Monkeypox has a new name: Mpox

The recommendation, issued on Monday, follows outbreaks that began about six months ago in Europe and the United States.|

The World Health Organization, responding to complaints that the word monkeypox conjures up racist tropes and stigmatizes patients, is recommending that the name of the disease be changed to mpox. Both names are to be used for a year until monkeypox is phased out.

The recommendation, issued on Monday, follows outbreaks that began about six months ago in Europe and the United States, prompting widespread fears that the pathogen could spread widely.

The virus had quietly circulated in rural parts of Central Africa and West Africa for decades, but in recent months most of those who contracted the disease were men who had sex with men on other continents, compounding the stigma of a community long burdened by its association with AIDS.

“WHO will adopt the term mpox in its communications, and encourages others to follow these recommendations, to minimize any ongoing negative impact of the current name and from adoption of the new name,” the health organization said in a statement.
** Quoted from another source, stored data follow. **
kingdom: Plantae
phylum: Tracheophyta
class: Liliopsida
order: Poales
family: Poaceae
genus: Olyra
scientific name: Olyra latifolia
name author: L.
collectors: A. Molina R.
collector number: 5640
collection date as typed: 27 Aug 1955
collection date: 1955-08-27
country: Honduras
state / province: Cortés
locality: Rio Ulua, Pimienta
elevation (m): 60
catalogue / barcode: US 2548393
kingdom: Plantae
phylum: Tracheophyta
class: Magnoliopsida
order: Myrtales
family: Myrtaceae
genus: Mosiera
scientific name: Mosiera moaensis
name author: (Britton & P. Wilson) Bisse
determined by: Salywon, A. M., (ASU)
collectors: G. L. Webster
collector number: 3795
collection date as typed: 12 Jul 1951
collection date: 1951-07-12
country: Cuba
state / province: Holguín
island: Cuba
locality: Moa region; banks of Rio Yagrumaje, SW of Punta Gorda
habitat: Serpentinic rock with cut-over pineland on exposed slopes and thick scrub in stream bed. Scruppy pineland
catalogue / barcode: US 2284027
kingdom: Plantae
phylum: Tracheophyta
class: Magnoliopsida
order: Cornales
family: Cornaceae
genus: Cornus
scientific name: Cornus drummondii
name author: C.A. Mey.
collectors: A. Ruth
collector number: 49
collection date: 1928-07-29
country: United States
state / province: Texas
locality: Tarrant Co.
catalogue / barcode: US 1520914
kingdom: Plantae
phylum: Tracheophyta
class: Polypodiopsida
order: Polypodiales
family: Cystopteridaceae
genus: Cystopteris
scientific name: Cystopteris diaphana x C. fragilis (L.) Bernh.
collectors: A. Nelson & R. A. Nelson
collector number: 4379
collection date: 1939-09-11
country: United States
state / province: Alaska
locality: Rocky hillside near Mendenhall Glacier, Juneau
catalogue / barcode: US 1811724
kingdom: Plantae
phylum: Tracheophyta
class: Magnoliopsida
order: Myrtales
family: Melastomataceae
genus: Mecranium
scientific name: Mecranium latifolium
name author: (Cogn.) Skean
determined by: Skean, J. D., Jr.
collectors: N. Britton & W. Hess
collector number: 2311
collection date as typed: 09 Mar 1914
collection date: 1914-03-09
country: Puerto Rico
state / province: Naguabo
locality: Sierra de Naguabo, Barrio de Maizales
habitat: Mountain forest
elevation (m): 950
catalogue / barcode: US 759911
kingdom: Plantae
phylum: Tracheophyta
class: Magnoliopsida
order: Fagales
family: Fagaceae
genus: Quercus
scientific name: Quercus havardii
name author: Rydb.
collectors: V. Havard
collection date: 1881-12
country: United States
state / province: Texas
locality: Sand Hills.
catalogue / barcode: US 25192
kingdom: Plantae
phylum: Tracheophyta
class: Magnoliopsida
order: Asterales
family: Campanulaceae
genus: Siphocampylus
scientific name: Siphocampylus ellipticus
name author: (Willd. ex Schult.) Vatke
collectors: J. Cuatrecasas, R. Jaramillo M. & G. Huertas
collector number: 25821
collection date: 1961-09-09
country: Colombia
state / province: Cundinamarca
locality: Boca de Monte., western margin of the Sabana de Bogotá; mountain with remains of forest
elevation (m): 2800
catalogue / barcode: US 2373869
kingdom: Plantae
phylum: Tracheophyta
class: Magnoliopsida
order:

Monkeypox was always a bit of a misnomer, because monkeys have almost nothing to do with the disease and its transmission. (Rats are the most likely animal reservoir for the virus.)

The name was inspired by a colony of caged lab monkeys in Denmark, where the virus was first identified by researchers more than a half-century ago. Since 2015, the WHO has promoted new criteria for naming infectious diseases. According to the recommendations, names should aim to reduce unnecessary negative impact on travel, tourism or animal welfare, and “avoid causing offense to any cultural, social, national, regional, professional or ethnic groups.”

Critics said monkeypox reinforced ugly Western stereotypes about Africa as a reservoir of pestilence and sexually transmitted pathogens. Some critics said it also played into racist stereotypes, deeply rooted in American culture, that compare Black people to primates.

“Names matter, and so does scientific accuracy, especially for pathogens and epidemics that we are trying to control,” Tulio de Oliveira, a bioinformatician at Stellenbosch University in South Africa, said last summer as researchers campaigned for the WHO to adopt a new name.

The word monkeypox will not disappear entirely. It will remain searchable in the International Classification of Diseases, allowing access to historical information about the disease, the WHO said.